Not responding to a lead can be just as problematic as never generating one at all — some argue that it’s even worse. If you’re spending both time and money on generating leads and not converting a meaningful percentage of them, immediately start thinking about what you should be doing differently.
Controlling the right amount of leads in the first place is tricky. If you bring too many unqualified leads to the table, you risk agents not getting to all of the prospects, including many good ones. Don’t supply enough, and agents may go elsewhere to look for their own sources.
Here are some best practices for managing lead conversion:
1. Conduct self-audits. Whether you’re asking consumers to supply email addresses, read newsletters, fill out contact forms, or you’re buying for leads from another company, the costs associated with generating them is the first critical indicator. As you invest in new programs, systems, or any other marketing effort, establish baselines for both cost per lead received and the final cost for a lead that resulted in a sale.
Benchmark all of your marketing efforts. Evaluate your websites, landing pages, click-through rates, and so on. Which sources or steps are the most effective, and which need more testing or tweaking? If they’re not optimized (or if they fail to track visits, clicks, or shares), consider hiring a specialist to evaluate your process and provide some specific recommendations.
2. Set realistic goals. Lead-generation programs can’t simply be switched on, and they provide a huge ROI out of the gate. Set a system in place with the steps to receive, review, implement, follow up, track, and make corrective adjustments before you can open the funnel completely.
Know your lead conversion benchmarks so you can articulate and manage every program’s costs and expectations.
3. Generate website traffic. Many companies work under the assumption that “if you build it, they will come.” That’s seldom the case. You need to have a compelling reason, and you have to reiterate it — a lot. You’ll need to drive traffic to your website, be it paid advertising, portal advertising, organic search, retargeting, social media, user targeting, or other options.
A CRM system can serve as the hub for your campaigns, so make sure you use one to measure and track activities for any traffic-generating effort.

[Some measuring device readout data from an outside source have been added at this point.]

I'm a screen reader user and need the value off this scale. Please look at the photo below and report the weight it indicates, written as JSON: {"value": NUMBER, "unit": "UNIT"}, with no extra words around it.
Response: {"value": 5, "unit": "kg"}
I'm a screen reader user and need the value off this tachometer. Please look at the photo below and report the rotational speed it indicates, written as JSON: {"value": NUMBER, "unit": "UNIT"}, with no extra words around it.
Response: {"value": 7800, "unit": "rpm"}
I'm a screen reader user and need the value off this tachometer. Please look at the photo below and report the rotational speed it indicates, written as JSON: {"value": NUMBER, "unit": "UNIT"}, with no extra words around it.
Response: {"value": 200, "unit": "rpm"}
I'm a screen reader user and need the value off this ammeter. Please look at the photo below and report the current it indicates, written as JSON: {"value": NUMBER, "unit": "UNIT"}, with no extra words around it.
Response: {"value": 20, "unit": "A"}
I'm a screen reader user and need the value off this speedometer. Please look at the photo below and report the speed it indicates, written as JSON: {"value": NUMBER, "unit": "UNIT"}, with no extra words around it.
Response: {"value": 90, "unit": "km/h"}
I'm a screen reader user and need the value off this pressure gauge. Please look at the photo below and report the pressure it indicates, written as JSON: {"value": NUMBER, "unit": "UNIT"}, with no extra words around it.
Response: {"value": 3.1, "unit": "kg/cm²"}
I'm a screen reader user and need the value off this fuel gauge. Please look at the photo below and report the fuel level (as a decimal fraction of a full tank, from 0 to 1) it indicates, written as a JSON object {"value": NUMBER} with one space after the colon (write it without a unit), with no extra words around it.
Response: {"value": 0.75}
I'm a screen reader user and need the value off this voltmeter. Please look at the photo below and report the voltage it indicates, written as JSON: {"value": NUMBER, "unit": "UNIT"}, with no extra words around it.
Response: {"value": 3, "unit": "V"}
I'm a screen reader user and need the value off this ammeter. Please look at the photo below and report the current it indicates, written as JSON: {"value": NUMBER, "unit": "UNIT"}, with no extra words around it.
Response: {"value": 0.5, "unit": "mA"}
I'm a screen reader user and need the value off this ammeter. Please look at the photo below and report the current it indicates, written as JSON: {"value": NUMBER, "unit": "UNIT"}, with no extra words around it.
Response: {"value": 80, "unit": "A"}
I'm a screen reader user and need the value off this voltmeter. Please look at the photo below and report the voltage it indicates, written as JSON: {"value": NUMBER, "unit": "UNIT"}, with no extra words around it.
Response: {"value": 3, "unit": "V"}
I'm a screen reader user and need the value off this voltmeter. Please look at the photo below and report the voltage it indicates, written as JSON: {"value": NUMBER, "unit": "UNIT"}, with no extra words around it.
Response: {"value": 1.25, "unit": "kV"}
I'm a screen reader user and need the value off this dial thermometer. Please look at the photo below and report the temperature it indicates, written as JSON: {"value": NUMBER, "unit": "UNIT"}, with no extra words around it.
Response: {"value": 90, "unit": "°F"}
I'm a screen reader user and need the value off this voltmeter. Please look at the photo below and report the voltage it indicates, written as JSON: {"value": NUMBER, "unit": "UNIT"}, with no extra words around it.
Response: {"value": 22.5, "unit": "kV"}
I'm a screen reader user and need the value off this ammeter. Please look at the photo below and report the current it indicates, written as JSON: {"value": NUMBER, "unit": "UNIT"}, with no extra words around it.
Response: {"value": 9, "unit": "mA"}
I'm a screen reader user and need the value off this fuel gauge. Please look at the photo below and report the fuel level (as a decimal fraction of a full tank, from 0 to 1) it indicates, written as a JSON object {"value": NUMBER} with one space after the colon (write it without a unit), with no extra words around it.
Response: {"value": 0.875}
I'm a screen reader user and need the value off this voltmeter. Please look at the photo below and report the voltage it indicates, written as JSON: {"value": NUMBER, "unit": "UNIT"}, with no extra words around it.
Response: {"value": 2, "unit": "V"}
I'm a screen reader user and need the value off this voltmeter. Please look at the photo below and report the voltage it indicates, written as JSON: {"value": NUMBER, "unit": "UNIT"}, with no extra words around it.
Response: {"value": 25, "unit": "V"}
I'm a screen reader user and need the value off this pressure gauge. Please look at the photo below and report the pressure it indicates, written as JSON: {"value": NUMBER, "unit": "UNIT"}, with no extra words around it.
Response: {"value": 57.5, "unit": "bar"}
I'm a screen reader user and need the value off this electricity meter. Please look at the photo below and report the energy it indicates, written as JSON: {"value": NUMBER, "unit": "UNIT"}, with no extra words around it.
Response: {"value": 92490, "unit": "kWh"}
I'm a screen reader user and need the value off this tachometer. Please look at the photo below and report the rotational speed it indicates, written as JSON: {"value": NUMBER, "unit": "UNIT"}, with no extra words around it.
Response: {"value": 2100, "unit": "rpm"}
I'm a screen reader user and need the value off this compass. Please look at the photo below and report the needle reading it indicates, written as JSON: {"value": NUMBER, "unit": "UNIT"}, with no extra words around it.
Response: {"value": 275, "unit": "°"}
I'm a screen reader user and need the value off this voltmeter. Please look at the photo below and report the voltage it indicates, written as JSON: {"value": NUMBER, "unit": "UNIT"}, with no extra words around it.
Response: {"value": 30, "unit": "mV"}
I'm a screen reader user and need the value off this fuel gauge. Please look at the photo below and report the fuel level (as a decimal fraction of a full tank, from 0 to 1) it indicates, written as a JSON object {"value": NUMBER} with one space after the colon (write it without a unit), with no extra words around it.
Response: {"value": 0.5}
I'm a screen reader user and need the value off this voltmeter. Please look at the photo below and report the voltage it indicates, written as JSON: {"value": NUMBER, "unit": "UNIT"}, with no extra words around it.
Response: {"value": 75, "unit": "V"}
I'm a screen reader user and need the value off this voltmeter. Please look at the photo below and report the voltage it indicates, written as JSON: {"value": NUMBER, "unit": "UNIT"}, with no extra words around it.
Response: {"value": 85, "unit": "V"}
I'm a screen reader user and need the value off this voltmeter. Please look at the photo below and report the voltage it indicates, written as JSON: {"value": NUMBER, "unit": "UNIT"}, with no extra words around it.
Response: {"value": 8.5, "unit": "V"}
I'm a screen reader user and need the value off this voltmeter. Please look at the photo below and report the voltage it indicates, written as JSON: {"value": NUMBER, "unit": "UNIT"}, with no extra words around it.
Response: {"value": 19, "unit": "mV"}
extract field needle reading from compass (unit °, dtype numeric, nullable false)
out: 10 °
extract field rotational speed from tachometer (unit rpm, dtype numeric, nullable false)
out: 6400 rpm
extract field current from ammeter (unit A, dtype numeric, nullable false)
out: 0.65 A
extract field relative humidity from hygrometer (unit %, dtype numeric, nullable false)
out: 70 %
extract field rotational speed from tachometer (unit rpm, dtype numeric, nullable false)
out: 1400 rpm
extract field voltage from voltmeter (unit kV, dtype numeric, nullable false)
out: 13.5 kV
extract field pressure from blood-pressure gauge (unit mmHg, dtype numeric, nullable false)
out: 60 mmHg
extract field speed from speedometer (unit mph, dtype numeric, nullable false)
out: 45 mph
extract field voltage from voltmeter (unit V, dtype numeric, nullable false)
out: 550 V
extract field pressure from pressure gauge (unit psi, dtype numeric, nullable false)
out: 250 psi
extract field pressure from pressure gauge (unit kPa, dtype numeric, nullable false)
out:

Make sure everyone uses the system so you get a complete picture. CRMs can also manage lead data and make it easier to gauge performance, allowing you to react and make changes as necessary.
4. Capitalize on leads. A website is still one of the most popular and effective lead-generation channels. Your website should be designed to capture leads wherever possible and also strive to move existing leads further down the sales funnel.
If you do work in a longer sales cycle such as residential real estate sales, one option is to create an automated follow-up campaign that will provide valuable information to the prospective client over the long term. In fact, thank-you emails can almost double engagement rates when compared to sales and marketing emails.
5. Hire the right team. Technology is key and is a great tool to scale to larger volumes. Still, however, human interaction and connection is what drives success. Hire team members who are great at connecting with people and who are willing to go the extra mile.
Make sure everyone on your team responds quickly to any lead or potential client communication. If you’re short-handed, enlist the help of an outside call center or independent contractors to help follow up with leads.
Everyone should be accountable and know what the performance standards are. Track actions, and monitor results constantly. Finding a perfect balance between technology, talent, and training is key.